EFFECTS OF A 12-WEEK UNIMODAL VERSUS MULTIMODAL EXERCISE INTERVENTION ON SINGLE- AND DUAL-TASK GAIT PERFORMANCE IN PATIENTS WITH OPEN ANGLE GLAUCOMA

Author(s): FREITAG, C., BEHRENS, M., BIELITZKI, R., BEHRENDT, T., AL-NOSAIRY, K., STOLLE, F., PRABHAKARAN, G., BEYER, R., THIEME, H., HOFFMANN, M., SCHEGA, L., Institution: OTTO VON GUERICKE UNIVERSITÄT MAGDEBURG, Country: GERMANY, Abstract-ID: 864

INTRODUCTION:
In the early stages of open angle glaucoma (OAG), the symptoms are almost unnoticeable. However, OAG-induced visual field defects are associated with impaired gait performance during single- (STW) and dual-task walking (DTW), which increases the risk of falling.
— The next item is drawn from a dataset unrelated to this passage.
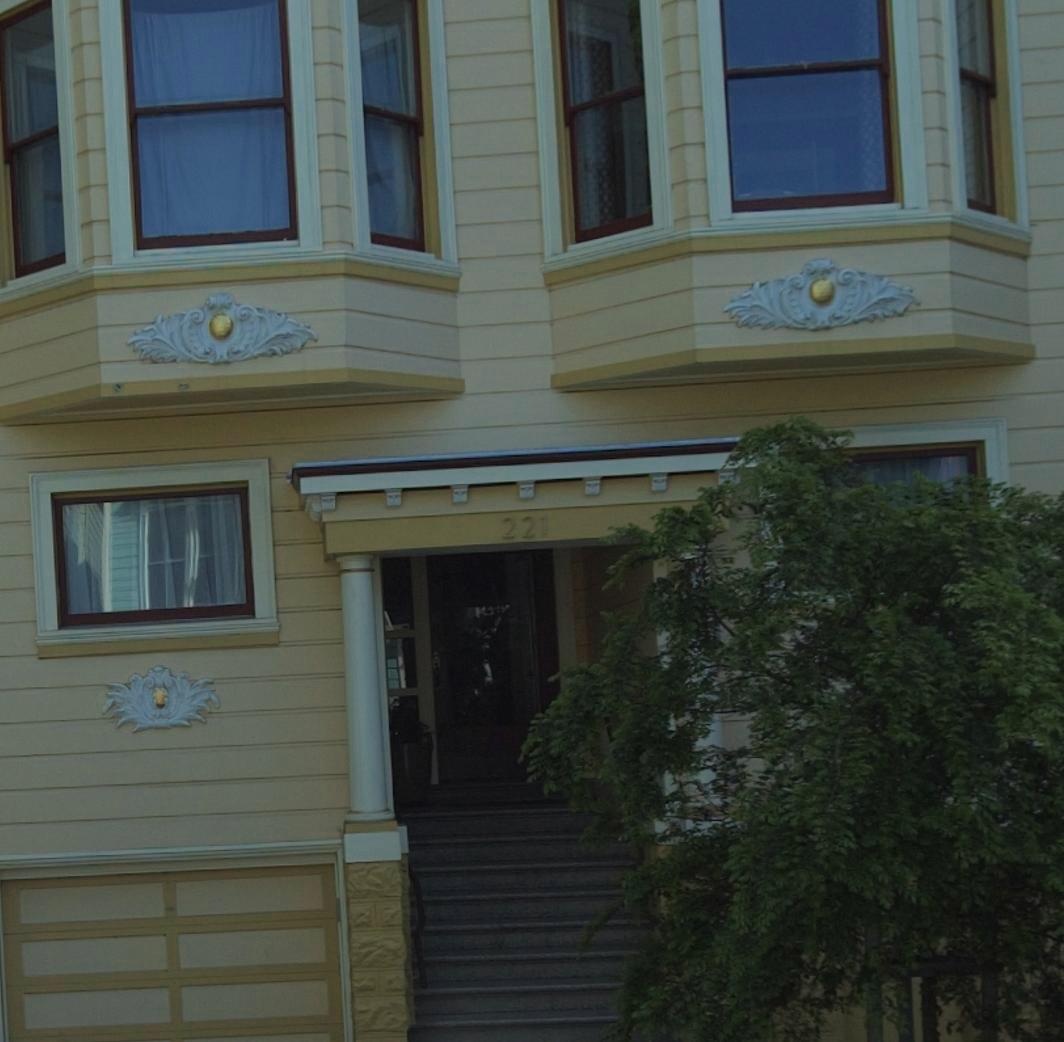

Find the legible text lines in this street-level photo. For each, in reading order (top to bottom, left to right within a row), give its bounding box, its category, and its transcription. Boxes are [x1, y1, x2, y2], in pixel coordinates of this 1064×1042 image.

Resistance and motor-cognitive exercises/training have been shown to improve postural control and to reduce the fear of falling. Thus, a combination of both training modalities might be more effective in improving spatio-temporal gait parameters during STW and DTW. Therefore, the present study aimed to investigate the effect of 12 weeks of resistance training (unimodal, UM) versus resistance combined with motor-cognitive training (multimodal, MM) on STW and DTW gait performance in OAG.
METHODS:
Nineteen OAG patients were included in a 12-week intervention containing either UM (N=10) or MM training (N=9). Before and after the intervention period, participants performed STW and DTW. During DTW, patients walked at comfortable velocity and had to perform different concurrent cognitive tasks in a random order: (i) Verbal Fluency Task, (ii) N-Back Task, and (iii) Reaction Time Task, with two difficulty levels, respectively. To calculate dual task costs (DTC), each cognitive task was also performed while sitting. During STW and DTW, spatio-temporal gait parameters were assessed using inertial measurement units (sampling frequency 100Hz). DTC in gait performance were assessed by the differences between STW and DTW. For statistical analysis, three-way (time × condition × group) repeated measures analyses of covariance were conducted. The practical relevance of the results was judged on the basis of the effect size, with a medium effect (η_p^2≥0.06) being considered meaningful.
RESULTS:
Due to drop out/processing issues, only 12 participants (6 UM, 70.5±2.3years), 6 MM (69.2±6.5years) were included in the final analysis. For the MM group, changes in minimal toe clearance (MTC), stride length, and the coefficient of variation (CoV) of the respective parameters were indicated by time × group interactions for MTC (p=.151,η_p^2=0.22) and stride length (p=.444,η_p^2=0.07) and for CoV of stride length (p=.309,η_p^2=0.12) and of gait velocity (GV) (p=.301, η_p^2=0.12). Furthermore for DTC, time × group interactions were found in the UM group for cognitive performance (p=.450,η_p^2=0.07), MTC (p=.016,η_p^2=0.54), MTC CoV (p=.005,η_p^2=0.65), stride length (p=.046,η_p^2=.411), GV (p=.525,η_p^2=0.06) and GV CoV (p=.364,η_p^2=0.10) revealing a reduction in these DTC in the UM group.
CONCLUSION:
The UM and MM intervention affected gait performance differently. While the MM intervention improved several parameters of gait performance, the UM intervention reduced cognitive and gait performance DTC. Consequently, both the UM and MM intervention may be beneficial to counteract the deterioration of gait performance during STW and DTW walking in OAG patients, even though with different effects on gait parameters.